PROBLEM TO SOLVE: Transcribe each entry in full, and leave the images out.

[Images with keypoint coordinates]

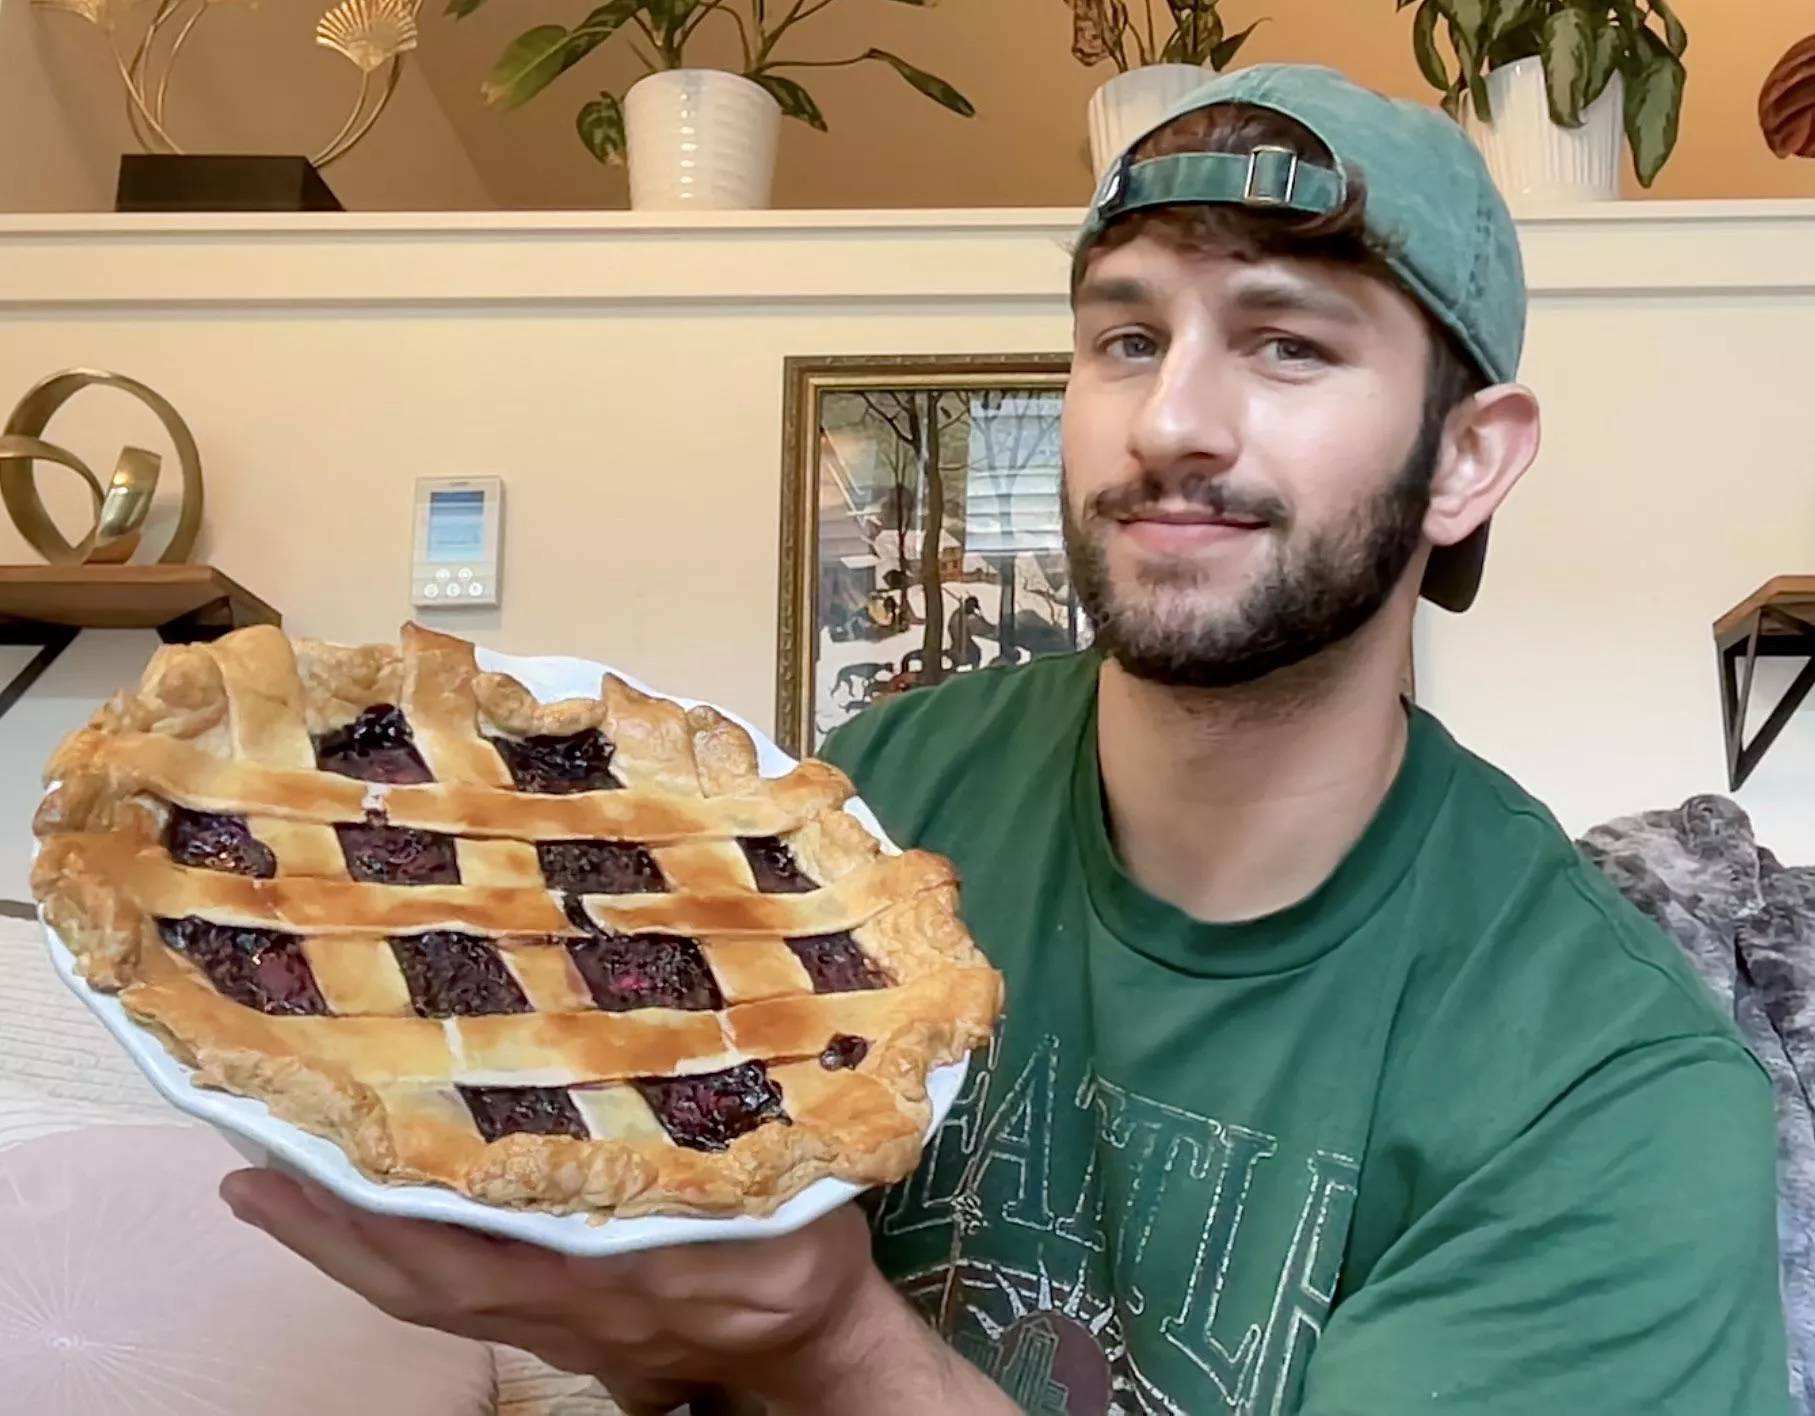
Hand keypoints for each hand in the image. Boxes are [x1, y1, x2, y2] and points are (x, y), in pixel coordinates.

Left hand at [219, 1167, 887, 1406]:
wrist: (807, 1349)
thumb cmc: (800, 1259)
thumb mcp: (789, 1202)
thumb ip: (732, 1163)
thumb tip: (687, 1096)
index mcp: (605, 1280)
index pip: (466, 1256)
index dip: (379, 1216)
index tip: (302, 1166)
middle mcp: (558, 1308)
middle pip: (417, 1284)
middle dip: (327, 1233)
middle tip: (247, 1174)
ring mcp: (550, 1321)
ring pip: (423, 1293)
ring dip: (343, 1245)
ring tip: (273, 1184)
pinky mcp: (553, 1317)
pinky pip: (450, 1293)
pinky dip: (392, 1255)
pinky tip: (363, 1211)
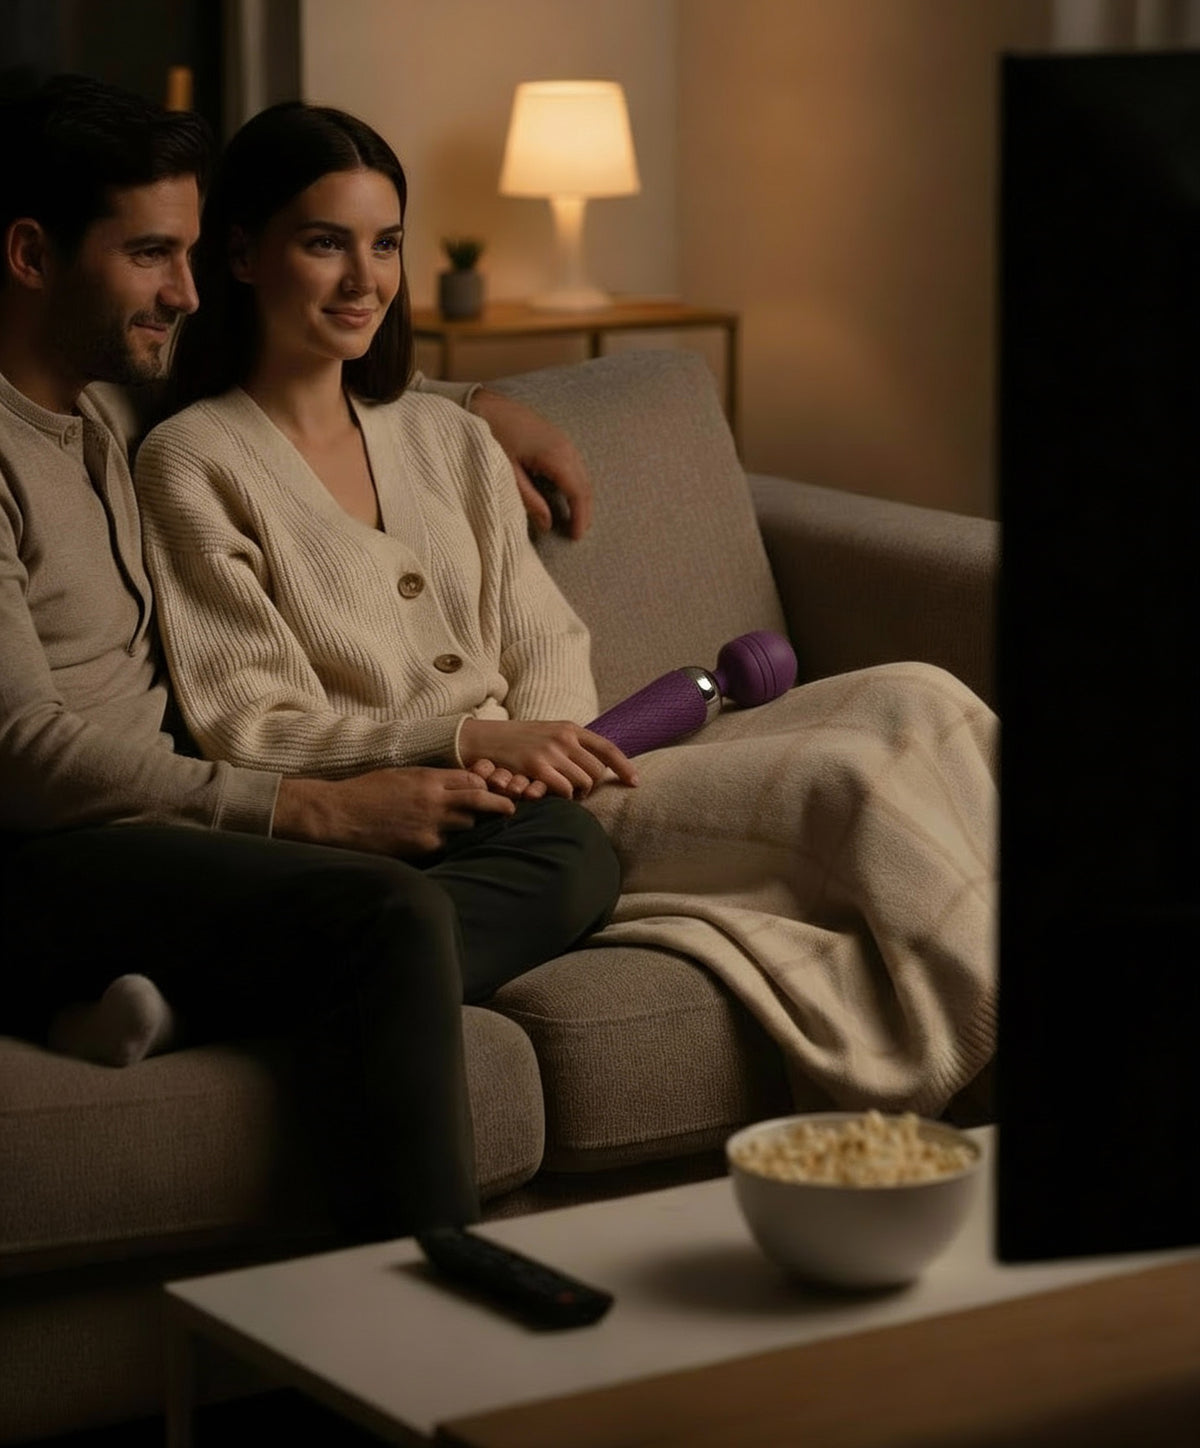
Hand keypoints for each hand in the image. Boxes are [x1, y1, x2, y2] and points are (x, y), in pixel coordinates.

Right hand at [274, 767, 514, 857]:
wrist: (337, 815)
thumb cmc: (366, 792)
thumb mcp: (401, 775)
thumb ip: (430, 779)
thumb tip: (455, 784)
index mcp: (429, 778)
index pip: (473, 780)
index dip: (485, 786)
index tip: (492, 790)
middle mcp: (435, 801)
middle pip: (480, 804)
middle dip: (497, 807)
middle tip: (511, 809)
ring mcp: (430, 826)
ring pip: (465, 827)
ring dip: (465, 827)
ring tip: (460, 827)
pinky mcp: (422, 847)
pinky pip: (444, 845)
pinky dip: (443, 842)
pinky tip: (433, 840)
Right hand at [459, 719, 636, 799]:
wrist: (482, 738)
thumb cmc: (516, 741)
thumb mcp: (548, 733)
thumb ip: (571, 744)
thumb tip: (597, 761)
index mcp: (569, 728)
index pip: (607, 748)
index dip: (625, 766)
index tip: (635, 782)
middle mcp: (564, 738)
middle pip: (597, 771)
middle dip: (592, 786)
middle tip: (579, 793)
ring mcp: (550, 751)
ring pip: (583, 782)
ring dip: (577, 794)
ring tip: (565, 795)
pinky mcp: (536, 766)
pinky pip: (564, 789)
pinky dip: (563, 798)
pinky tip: (552, 796)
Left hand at [469, 387, 592, 537]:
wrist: (484, 403)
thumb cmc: (491, 435)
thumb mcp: (506, 472)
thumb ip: (528, 499)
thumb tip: (547, 524)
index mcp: (555, 455)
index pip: (578, 492)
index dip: (580, 517)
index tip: (576, 538)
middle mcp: (565, 446)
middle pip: (585, 484)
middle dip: (584, 511)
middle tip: (578, 534)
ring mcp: (563, 439)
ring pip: (582, 474)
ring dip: (581, 498)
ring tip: (574, 519)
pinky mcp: (557, 437)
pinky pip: (574, 465)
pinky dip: (575, 484)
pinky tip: (566, 496)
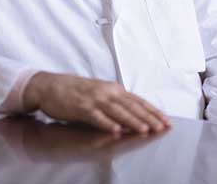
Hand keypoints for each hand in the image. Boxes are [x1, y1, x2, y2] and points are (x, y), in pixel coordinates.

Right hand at [22, 72, 170, 134]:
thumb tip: (134, 113)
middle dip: (149, 118)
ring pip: (117, 111)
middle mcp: (106, 92)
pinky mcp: (81, 107)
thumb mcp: (99, 93)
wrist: (49, 85)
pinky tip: (116, 130)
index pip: (138, 101)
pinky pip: (96, 117)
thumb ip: (115, 102)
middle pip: (131, 106)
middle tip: (163, 127)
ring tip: (145, 130)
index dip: (153, 111)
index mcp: (113, 89)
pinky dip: (107, 123)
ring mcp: (94, 99)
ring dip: (132, 121)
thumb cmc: (74, 91)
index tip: (166, 121)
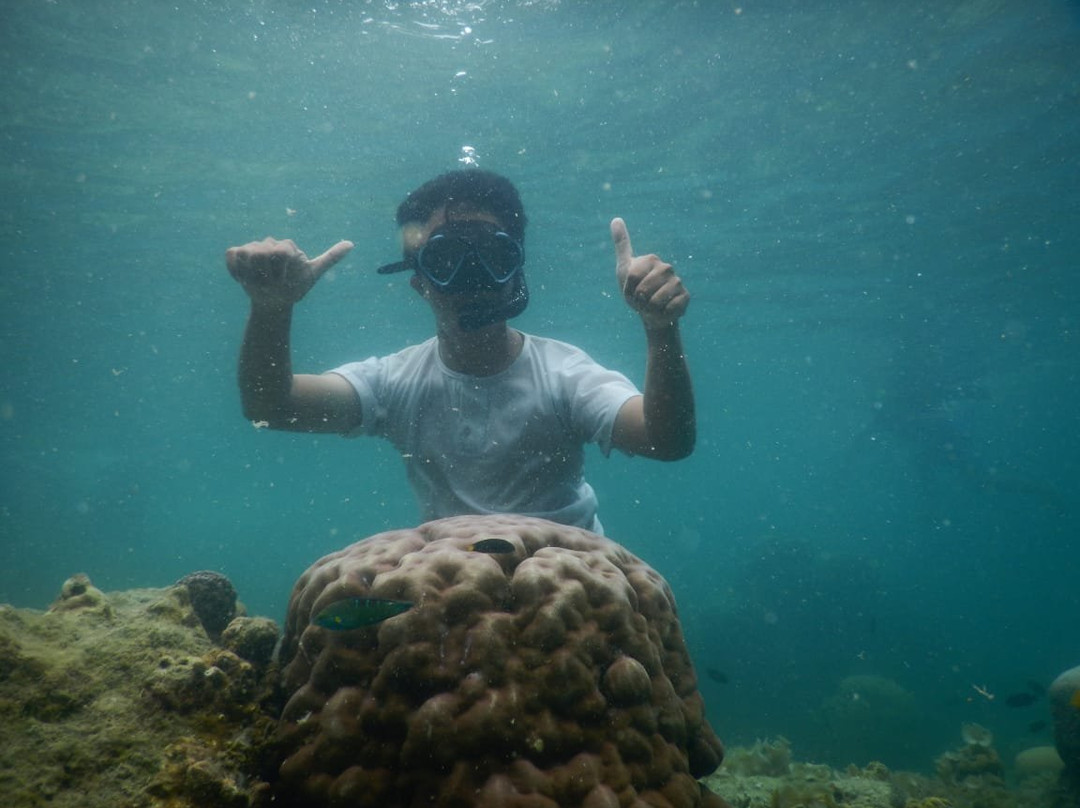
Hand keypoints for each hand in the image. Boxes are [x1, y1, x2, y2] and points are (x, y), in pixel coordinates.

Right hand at [225, 237, 353, 306]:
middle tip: (271, 284)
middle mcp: (268, 242)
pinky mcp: (236, 253)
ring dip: (252, 275)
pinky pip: (232, 256)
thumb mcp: (313, 274)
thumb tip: (351, 243)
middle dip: (266, 276)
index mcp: (287, 246)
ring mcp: (251, 247)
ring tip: (259, 281)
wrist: (276, 302)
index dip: (280, 273)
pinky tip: (244, 279)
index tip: (285, 281)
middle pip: (261, 255)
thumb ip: (330, 257)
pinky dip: (235, 270)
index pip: (280, 253)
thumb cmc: (294, 288)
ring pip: (246, 255)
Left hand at [611, 218, 688, 329]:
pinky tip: (664, 311)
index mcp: (651, 259)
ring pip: (655, 301)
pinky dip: (662, 314)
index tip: (631, 290)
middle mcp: (667, 267)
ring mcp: (677, 281)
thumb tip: (616, 219)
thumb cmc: (636, 291)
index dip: (628, 290)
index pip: (632, 276)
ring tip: (652, 306)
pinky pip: (669, 308)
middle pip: (643, 290)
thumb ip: (622, 244)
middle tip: (642, 300)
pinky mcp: (686, 296)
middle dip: (638, 301)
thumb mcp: (624, 268)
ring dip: (649, 309)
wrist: (651, 313)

OUTPUT BELOW:
Hand keypoints for each hand in the image. Boxes are [x1, y1, x2, y2] and points are (x, y), in pixel coordinates.

Left hand at [219, 1167, 887, 1406]:
wrist: (807, 1349)
thumb cmc: (800, 1259)
thumb mcp: (789, 1202)
thumb ip: (732, 1163)
thumb tip: (687, 1096)
index mcp: (605, 1280)
index pip: (466, 1256)
index dip: (379, 1216)
index tip: (302, 1166)
middle mcp: (558, 1308)
middle pip: (417, 1284)
middle dip: (327, 1233)
middle tip: (247, 1174)
ring mcp: (550, 1321)
ring pip: (423, 1293)
ring dip: (343, 1245)
ring tip: (273, 1184)
pinky mcp: (553, 1317)
pinky pip: (450, 1293)
pinky dip: (392, 1255)
pinky tip: (363, 1211)
Hand keypoints for each hand in the image. Boxes are [x1, y1, x2, y2] and points are (x, y), in pixel coordinates.

Right hand at [274, 767, 514, 857]:
wrist: (337, 815)
thumb cmc: (366, 792)
thumb mcp: (401, 775)
thumb ip: (430, 779)
thumb tip: (455, 784)
index mcp: (429, 778)
index pip: (473, 780)
index dip: (485, 786)
index tip: (492, 790)
middle mcp: (435, 801)
middle pip: (480, 804)
middle dip: (497, 807)
middle tip: (511, 809)
ring mcp: (430, 826)
ring pip: (465, 827)
ring dip: (465, 827)
ring tip: (460, 827)
pinky mcp: (422, 847)
pinky pip: (444, 845)
pinky dip: (443, 842)
pinky tip: (433, 840)
Right hand at [459, 719, 636, 799]:
wrist: (482, 738)
thumb cmc: (516, 741)
thumb mcp: (548, 733)
thumb ip: (571, 744)
thumb tip: (597, 761)
index mcp: (569, 728)
index pip: (607, 748)
index dip: (625, 766)
index tip: (635, 782)
middle mcp: (564, 738)
middle pip: (597, 771)
middle dip: (592, 786)
middle tip: (579, 793)
ring mcp: (550, 751)
ring pip: (583, 782)
ring dip: (577, 794)
ring tip: (565, 795)
pinky mcp: (536, 766)
pinky pip: (564, 789)
pinky dip: (563, 798)
pinky tip: (552, 796)
Left hand at [469, 387, 592, 537]:
wrist: (484, 403)
thumb cmc: (491, 435)
thumb mcp: (506, 472)
thumb ip: (528, 499)
thumb tip: (547, 524)
index mcp: (555, 455)
index pip: (578, 492)
index dip: (580, 517)
index tip: (576, 538)
middle mcp: (565, 446)
middle pip: (585, 484)
middle dip: (584, 511)
middle tip: (578, 534)
ring mcp: (563, 439)
ring pip: (582, 474)
ring dip: (581, 498)
ring tip: (574, 519)
pinky mcp: (557, 437)
pinky pip: (574, 465)
pinky dip: (575, 484)
pinky tip: (566, 496)
Hand keypoints for each hand in the image. Boxes are [x1, y1, x2, y2] and points are (x, y), in pixel coordinates.

Right hand at [22, 72, 170, 134]:
thumb tip: (134, 113)
middle dip: (149, 118)
ring pip: (117, 111)
middle mcp: (106, 92)
pinky mcp: (81, 107)
thumb mcp: (99, 93)
wrist: (49, 85)
pinky tip: (116, 130)
index pip: (138, 101)
pinky pip: (96, 117)
thumb ip: (115, 102)
middle pip: (131, 106)
middle tip: (163, 127)
ring tip: (145, 130)
index dip: (153, 111)
index mcp: (113, 89)
pinky dip: (107, 123)
ring mcp: (94, 99)
ring dip: (132, 121)
thumb cmc: (74, 91)
index tip: (166, 121)
Hand keypoints for each hand in the image. Boxes are [x1, y1, x2, y2] and points are (x, y), in pixel coordinates.

Right hand at [225, 237, 353, 306]:
middle tip: (271, 284)
middle mcp: (268, 242)
pinky mcp: (236, 253)
ring dip: (252, 275)
pinky pip: (232, 256)
thumb mcp: (313, 274)
thumb tip: (351, 243)
middle dip: (266, 276)
index mcp: (287, 246)
ring mcp: (251, 247)
ring tip: (259, 281)
wrist: (276, 302)
index dip: (280, 273)
pinky tip: (244, 279)
index tip: (285, 281)
middle pip: (261, 255)
thumb ip: (330, 257)
pinky dip: (235, 270)
index pip: (280, 253)
thumb cmc: (294, 288)
ring pip: (246, 255)
Left hand at [611, 218, 688, 329]:
pinky tip: (664, 311)
index mcp: (651, 259)
ring pip: (655, 301)
pinky dip: (662, 314)
index tip: (631, 290)
middle mcp: (667, 267)
ring mcp: (677, 281)
thumb tip: (616, 219)
thumb cmc: (636, 291)
index dip: (628, 290)
index pip: (632, 276)
ring tip: (652, 306)
pinky pip: (669, 308)
middle pip: (643, 290)
thumb ip: (622, 244)
middle tip: (642, 300)
pinky mcp: (686, 296)
middle dip: (638, 301)
thumb mcp: (624, 268)
ring dip: (649, 309)
wrist: (651, 313)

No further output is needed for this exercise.